TEXT BLOCK START

AKS with Cert Manager

Using cert-manager add-on with AKS

Joaquín Menchaca (智裕)
Geek Culture
Published in
12 min readJun 28, 2021

--

This article details how to secure web traffic using TLS with a certificate from a trusted CA and a public domain. This will use Let’s Encrypt through a popular Kubernetes add-on cert-manager.

In this article we’ll use the following components:

⚠️ WARNING: This uses the kublet identity, an identity or principal that is assigned to all nodes in the cluster, to access Azure DNS. This means that all containers on the cluster will have access to read/write DNS records for the domain. While this may be fine for limited test environments, this SHOULD NEVER BE USED IN PRODUCTION. This violates the principal of least privilege. Alternatives would configuring access are AAD Pod Identity or the more recent Workload Identity.

TEXT BLOCK END
MATERIAL FOR THIS TASK START

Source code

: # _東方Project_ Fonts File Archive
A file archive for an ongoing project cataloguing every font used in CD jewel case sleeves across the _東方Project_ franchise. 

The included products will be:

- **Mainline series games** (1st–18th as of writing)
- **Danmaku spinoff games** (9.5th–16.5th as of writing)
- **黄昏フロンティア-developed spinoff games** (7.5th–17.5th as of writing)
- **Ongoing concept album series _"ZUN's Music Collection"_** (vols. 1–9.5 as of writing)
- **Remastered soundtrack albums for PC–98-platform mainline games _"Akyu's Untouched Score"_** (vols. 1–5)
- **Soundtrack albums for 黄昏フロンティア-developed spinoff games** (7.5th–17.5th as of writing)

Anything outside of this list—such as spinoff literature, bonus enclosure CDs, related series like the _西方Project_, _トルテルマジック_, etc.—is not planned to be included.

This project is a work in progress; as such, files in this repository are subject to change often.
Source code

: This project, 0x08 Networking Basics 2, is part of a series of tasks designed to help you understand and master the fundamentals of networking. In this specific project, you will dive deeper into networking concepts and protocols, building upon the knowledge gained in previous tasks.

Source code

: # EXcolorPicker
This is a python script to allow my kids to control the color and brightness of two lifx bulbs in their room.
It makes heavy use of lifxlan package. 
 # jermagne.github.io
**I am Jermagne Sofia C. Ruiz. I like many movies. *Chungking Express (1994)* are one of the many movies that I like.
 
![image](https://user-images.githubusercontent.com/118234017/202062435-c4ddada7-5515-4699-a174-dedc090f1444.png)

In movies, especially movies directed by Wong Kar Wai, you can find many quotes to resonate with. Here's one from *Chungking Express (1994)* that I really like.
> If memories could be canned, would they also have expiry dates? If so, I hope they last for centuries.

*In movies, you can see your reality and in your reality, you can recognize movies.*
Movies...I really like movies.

MATERIAL FOR THIS TASK END

▶ DIRECTIVE A
Reproduce the entire article on using cert-manager with AKS.
▶ DIRECTIVE B
From the start of the entries up to and including the line with "The included products", rewrite those lines with "cataloguing" replaced by "listing" and everything else unchanged. Give only those lines.
The article and the entries come from unrelated sources.

▶ WRITTEN SOLUTION A
AKS with Cert Manager

Using cert-manager add-on with AKS

Joaquín Menchaca (智裕)
Geek Culture
Published in
12 min readJun 28, 2021

--

This article details how to secure web traffic using TLS with a certificate from a trusted CA and a public domain. This will use Let’s Encrypt through a popular Kubernetes add-on cert-manager.

In this article we’ll use the following components:

⚠️ WARNING: This uses the kublet identity, an identity or principal that is assigned to all nodes in the cluster, to access Azure DNS. This means that all containers on the cluster will have access to read/write DNS records for the domain. While this may be fine for limited test environments, this SHOULD NEVER BE USED IN PRODUCTION. This violates the principal of least privilege. Alternatives would configuring access are AAD Pod Identity or the more recent Workload Identity.

▶ WRITTEN SOLUTION B
Source code

: # _東方Project_ Fonts File Archive
A file archive for an ongoing project listing every font used in CD jewel case sleeves across the _東方Project_ franchise. 

The included products will be:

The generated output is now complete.